First adapted from Michael Morpurgo’s children’s novel in 2007 for the Southbank venue’s Olivier theatre, the story of a boy searching for his beloved horse in war torn France transferred to the West End in 2009 before opening on Broadway at the Lincoln Center Theater earlier this year.
Collecting their shared award for Best Director of a Play, Marianne Elliott and Tom Morris looked overwhelmed by the show’s award success, saying “We want to thank the extraordinary craft and skill of our creative team, some of whom have been honoured tonight too. It has been an amazing privilege to work with them. And also to thank the people who took blind leaps of faith to take on this show, starting really with the National Theatre in London.”
Creative team members Rae Smith (Best Scenic Design of a Play), Paule Constable (Best Lighting Design) and Christopher Shutt (Best Sound Design) were also awarded for their work on the show.
Rounding up the night’s success for the production, Handspring Puppet Company, the company behind the show’s scene stealing life-sized horse puppets, was awarded the Special Tony Award.

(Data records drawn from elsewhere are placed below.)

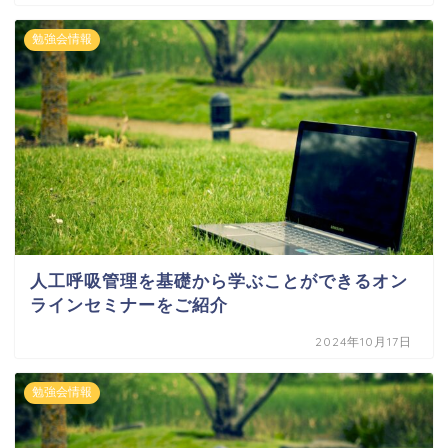
勉強会情報
人工呼吸管理を基礎から学ぶことができるオン
ラインセミナーをご紹介
2024年10月17日
勉強会情報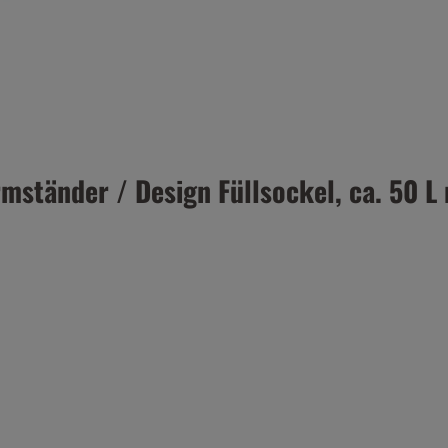
ständer / Design Füllsockel, ca. 50 L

British success was shared by Mark Rylance who won Best Performance by an Actor in a Leading Role in a Play. The much lauded actor, who first won a Tony Award in 2008 for Boeing Boeing, took home the award for his performance in Jerusalem which transferred to Broadway following its Olivier Award-winning London run at the Royal Court theatre and in the West End last year. In a characteristically eccentric speech, the actor accepted his award, saying: “Unlike flying or astral projection, walking through walls is a totally earth related craft but a lot more interesting than pot making or drift wood lamps.”
In the musical categories, the recently opened Broadway version of Priscilla Queen Of The Desert took home Best Costume Design of a Musical, but the night’s biggest winner was satirical musical The Book Of Mormon which won a total of nine out of its 14 nominations, including Best New Musical.